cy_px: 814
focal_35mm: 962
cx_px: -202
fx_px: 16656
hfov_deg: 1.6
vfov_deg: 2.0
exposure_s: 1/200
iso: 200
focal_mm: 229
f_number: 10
────────────────
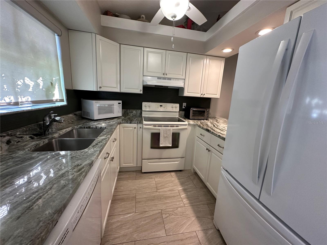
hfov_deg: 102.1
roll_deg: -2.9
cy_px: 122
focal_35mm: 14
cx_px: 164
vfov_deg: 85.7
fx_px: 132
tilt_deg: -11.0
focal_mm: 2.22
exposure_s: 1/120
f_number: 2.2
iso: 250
────────────────
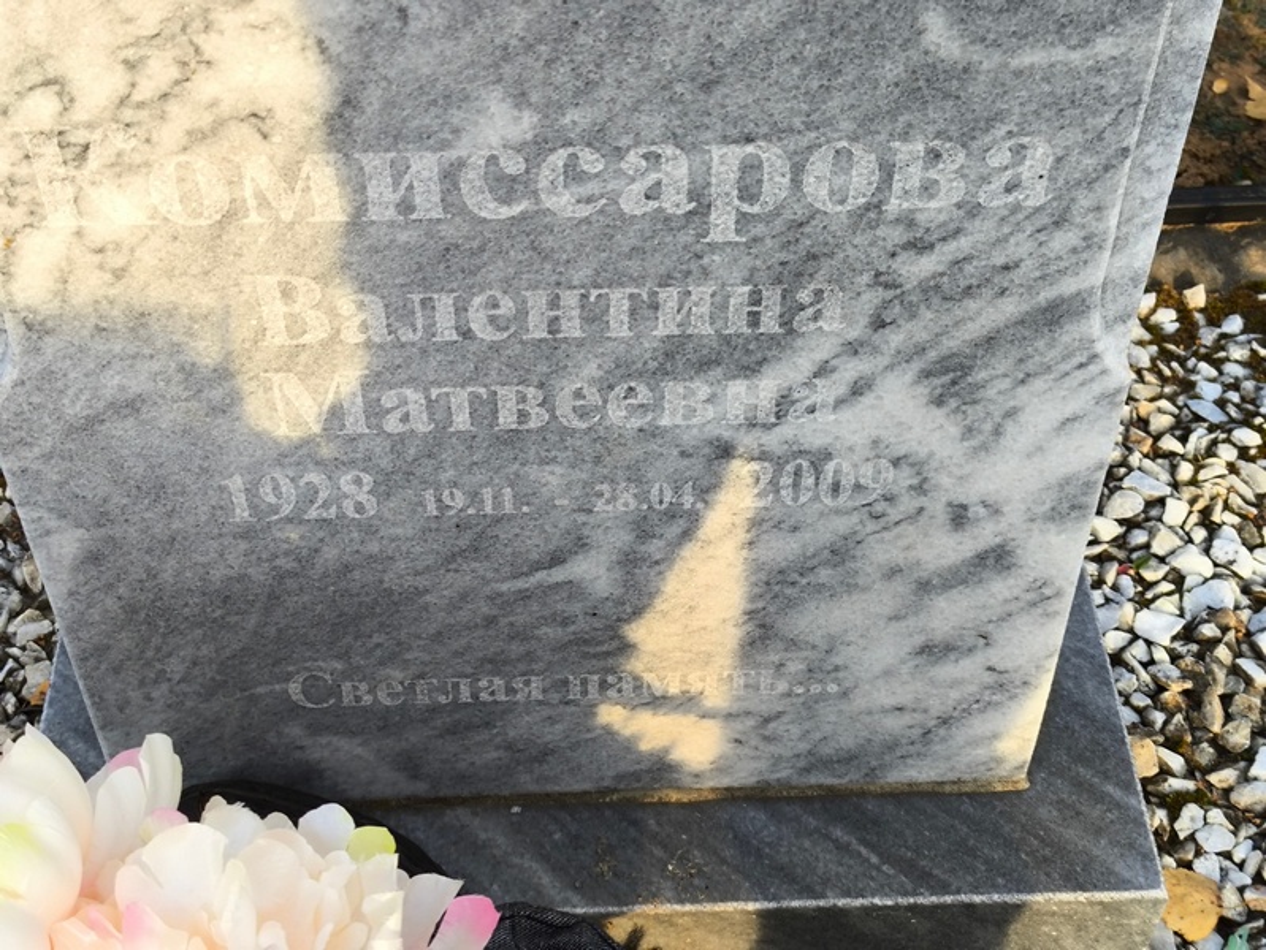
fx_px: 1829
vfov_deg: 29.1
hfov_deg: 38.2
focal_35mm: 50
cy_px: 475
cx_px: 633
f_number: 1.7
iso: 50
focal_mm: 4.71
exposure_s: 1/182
────────────────
Assigned task
Would you print exactly and only the lines of the material above that run from the line with "fx_px: 16656" through the line with "f_number: 10", both included?

Task output
fx_px: 16656
hfov_deg: 1.6
vfov_deg: 2.0
exposure_s: 1/200
iso: 200
focal_mm: 229
f_number: 10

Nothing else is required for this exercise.